Lassés d'attendre le bus ou le métro, certains préfèrent attendre le taxi ou profiter des bouchons pour tenter une "montée en course". © INTERNEDans une lettre adressée au préfet mardi, Bertrand Delanoë juge que l'offre de taxis à Paris est insuffisante et annonce qu'il réunira prochainement la profession pour faire le point. Alain Estival, président de la Chambre syndicale des taxis
LCI.fr : Etes-vous d'accord avec le maire de Paris qui estime qu'il n'y a pas assez de taxis à Paris ?
Alain Estival : L'offre de taxis est suffisante. Nous avons réussi à mettre en place depuis 2001 un indicateur annuel qui mesure la demande en taxis afin d'adapter l'offre. Jusqu'alors, et depuis deux siècles, c'était le Préfet qui décidait seul du nombre de licences à créer. Nous avons par ailleurs un accord pour limiter la création de nouvelles licences de taxis à 100 par an. Mais Paris compte 15300 taxis dont 10 000 artisans, ce qui représente la plus forte densité de taxis d'Europe.
LCI.fr : Pourquoi le maire de Paris et de nombreux Parisiens, jugent-ils l'offre souvent insuffisante ?
A.E : Le problème n'est pas le nombre de taxis mais la circulation, pas tant dans Paris d'ailleurs que pour entrer dans la capitale. Le retour de l'aéroport de Roissy est une catastrophe : 700 chauffeurs sont en permanence bloqués sur ce parcours, c'est autant de taxis en moins dans Paris. Qu'on nous fasse des couloirs de taxis entre les aéroports et les centres ville comme aux Etats-Unis ! La Gare de Lyon est un non sens. Il est impossible de déposer un client et d'en prendre un autre dans la foulée. Il faut ressortir de la gare et faire tout le tour. Nous allons parvenir à un arrangement mais après 5 ans de discussions !
Par ailleurs, nous sommes en train de faire une étude pour recenser le nombre d'endroits de spectacles et de restaurants à Paris. Pour aller à la sortie de tous ces lieux les vendredis et samedis, il faudrait des milliers de taxis de 23h à minuit puis plus rien. Quand le boulanger est fermé, comment fait-on ?
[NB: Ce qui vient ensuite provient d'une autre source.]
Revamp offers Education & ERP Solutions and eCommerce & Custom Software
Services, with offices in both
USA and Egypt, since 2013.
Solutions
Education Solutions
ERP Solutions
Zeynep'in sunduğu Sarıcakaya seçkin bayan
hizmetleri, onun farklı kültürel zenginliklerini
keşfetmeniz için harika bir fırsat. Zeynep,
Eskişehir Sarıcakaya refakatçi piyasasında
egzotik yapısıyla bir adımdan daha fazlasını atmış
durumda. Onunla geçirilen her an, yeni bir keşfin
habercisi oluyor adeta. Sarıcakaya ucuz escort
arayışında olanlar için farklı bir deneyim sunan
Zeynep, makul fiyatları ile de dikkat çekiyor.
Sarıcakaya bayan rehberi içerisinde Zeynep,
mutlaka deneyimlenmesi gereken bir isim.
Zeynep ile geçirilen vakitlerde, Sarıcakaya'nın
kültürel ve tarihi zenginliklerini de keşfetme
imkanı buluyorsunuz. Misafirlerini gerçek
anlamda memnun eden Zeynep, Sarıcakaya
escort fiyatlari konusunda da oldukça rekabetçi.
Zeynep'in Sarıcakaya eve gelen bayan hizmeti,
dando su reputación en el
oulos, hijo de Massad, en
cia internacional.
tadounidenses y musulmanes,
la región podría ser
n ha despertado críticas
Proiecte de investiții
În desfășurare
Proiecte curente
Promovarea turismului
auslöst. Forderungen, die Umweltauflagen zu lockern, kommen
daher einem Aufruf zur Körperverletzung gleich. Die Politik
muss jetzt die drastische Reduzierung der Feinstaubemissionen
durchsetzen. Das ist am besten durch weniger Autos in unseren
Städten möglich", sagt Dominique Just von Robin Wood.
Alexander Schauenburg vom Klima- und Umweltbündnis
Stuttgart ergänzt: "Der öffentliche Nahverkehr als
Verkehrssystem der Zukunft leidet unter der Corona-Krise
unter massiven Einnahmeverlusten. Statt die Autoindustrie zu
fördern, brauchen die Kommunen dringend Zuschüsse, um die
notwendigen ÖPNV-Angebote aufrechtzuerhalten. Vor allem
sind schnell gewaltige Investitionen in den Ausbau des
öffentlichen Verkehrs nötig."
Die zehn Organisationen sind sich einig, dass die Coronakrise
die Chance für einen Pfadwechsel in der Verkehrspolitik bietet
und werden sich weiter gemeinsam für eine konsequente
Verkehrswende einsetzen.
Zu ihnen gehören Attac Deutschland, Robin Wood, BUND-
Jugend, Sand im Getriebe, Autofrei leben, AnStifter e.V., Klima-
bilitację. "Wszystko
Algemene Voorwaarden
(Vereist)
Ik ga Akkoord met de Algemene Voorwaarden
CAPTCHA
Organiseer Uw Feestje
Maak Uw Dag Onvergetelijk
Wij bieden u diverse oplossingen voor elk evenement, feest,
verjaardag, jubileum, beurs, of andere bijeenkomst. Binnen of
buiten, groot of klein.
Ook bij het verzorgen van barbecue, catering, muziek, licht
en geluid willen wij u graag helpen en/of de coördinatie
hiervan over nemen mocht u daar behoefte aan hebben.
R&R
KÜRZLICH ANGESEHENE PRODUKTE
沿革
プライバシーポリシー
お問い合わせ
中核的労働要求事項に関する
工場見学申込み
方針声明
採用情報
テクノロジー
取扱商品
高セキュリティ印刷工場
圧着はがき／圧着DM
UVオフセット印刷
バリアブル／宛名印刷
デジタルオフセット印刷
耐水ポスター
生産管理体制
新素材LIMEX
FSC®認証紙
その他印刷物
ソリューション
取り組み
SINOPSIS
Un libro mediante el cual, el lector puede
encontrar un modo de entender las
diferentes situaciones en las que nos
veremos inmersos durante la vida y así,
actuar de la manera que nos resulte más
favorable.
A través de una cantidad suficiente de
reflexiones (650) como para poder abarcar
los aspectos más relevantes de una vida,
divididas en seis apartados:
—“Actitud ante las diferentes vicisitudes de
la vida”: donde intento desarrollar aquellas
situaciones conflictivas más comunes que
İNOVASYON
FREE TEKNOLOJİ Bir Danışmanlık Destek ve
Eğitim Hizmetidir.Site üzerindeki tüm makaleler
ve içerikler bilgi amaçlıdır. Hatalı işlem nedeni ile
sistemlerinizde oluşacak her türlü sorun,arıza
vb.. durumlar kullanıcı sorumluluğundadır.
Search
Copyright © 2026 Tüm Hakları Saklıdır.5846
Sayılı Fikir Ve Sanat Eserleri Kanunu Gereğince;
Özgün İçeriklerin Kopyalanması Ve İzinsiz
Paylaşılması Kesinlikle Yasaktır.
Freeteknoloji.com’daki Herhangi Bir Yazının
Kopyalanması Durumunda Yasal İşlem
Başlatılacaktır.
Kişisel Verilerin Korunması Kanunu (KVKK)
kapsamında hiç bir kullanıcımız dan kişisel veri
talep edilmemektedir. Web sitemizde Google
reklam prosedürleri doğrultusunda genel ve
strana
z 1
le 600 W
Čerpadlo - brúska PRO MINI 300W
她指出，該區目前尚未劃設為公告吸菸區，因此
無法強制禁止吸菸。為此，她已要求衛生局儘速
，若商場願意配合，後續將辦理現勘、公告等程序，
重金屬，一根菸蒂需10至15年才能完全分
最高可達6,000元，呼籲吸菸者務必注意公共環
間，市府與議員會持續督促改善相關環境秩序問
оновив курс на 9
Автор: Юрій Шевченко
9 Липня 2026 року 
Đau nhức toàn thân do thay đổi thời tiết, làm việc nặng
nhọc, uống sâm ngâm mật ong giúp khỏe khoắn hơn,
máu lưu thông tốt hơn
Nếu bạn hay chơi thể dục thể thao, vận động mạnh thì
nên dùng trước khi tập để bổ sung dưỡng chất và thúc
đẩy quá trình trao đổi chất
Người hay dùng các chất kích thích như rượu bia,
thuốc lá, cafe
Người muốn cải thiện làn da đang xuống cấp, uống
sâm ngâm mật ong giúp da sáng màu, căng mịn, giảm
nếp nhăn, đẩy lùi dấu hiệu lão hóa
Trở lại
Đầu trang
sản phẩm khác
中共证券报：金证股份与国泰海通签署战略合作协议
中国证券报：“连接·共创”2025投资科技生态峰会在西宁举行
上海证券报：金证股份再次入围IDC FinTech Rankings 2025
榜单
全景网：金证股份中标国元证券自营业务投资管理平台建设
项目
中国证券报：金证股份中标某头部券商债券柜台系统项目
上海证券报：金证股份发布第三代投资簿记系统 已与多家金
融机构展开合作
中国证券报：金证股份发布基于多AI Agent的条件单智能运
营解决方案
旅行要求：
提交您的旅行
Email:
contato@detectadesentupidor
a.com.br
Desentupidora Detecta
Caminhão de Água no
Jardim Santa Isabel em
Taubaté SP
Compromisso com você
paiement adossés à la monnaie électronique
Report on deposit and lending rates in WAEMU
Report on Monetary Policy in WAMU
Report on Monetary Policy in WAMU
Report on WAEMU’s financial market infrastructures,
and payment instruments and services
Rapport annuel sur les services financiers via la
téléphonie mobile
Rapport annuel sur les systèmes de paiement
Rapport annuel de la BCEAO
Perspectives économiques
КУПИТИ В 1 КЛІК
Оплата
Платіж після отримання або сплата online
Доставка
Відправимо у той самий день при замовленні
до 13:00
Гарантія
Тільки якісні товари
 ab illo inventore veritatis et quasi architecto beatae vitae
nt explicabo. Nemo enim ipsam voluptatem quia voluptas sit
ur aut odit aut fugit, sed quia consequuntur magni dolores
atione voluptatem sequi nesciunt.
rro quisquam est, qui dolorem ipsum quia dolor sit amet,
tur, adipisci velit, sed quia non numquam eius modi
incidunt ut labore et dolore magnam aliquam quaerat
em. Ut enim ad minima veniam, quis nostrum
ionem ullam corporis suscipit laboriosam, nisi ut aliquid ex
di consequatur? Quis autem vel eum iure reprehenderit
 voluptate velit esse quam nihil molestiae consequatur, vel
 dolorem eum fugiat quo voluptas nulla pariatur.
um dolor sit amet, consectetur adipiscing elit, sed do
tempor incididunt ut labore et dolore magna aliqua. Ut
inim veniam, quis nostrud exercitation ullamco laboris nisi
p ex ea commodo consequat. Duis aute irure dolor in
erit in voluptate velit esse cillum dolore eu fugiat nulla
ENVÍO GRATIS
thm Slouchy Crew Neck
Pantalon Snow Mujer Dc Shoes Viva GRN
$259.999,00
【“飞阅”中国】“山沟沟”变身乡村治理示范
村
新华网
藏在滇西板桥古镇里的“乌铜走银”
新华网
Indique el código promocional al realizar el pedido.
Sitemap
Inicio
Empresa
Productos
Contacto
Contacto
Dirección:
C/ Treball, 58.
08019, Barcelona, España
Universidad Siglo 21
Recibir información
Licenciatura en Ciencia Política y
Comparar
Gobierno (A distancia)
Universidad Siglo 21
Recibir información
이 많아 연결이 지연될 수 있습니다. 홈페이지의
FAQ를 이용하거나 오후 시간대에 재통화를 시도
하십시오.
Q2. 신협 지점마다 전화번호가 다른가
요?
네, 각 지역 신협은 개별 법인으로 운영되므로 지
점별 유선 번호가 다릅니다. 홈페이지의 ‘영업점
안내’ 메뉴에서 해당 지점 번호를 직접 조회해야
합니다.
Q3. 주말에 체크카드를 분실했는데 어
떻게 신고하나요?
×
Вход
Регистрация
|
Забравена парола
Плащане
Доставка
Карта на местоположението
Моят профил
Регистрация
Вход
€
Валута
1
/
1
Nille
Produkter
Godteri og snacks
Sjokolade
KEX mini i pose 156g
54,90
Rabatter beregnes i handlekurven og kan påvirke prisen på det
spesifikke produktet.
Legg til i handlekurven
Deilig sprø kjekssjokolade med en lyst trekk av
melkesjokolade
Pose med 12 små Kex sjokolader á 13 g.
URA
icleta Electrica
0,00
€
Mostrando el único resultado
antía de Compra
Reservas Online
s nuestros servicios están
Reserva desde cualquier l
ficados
LCI.fr : La revalorisation des tarifs aux heures de pointe n'a donc pas permis de résoudre le problème ? (La réforme tarifaire a permis une hausse des courses de 5% aux heures de pointe, selon le maire de Paris).
A.E : Nous avons constété une amélioration le week-end car, financièrement, c'est plus avantageux de travailler dans ces moments-là mais il manque toujours des taxis le week-end c'est vrai. Mais quand certains se sont fait agresser une fois, deux fois, un vendredi ou un samedi soir, ils rentrent chez eux. 190 000 courses sont enregistrées chaque jour, une personne entre dans un taxi toutes les 30 secondes à Paris, c'est bien que les choses ne vont pas si mal.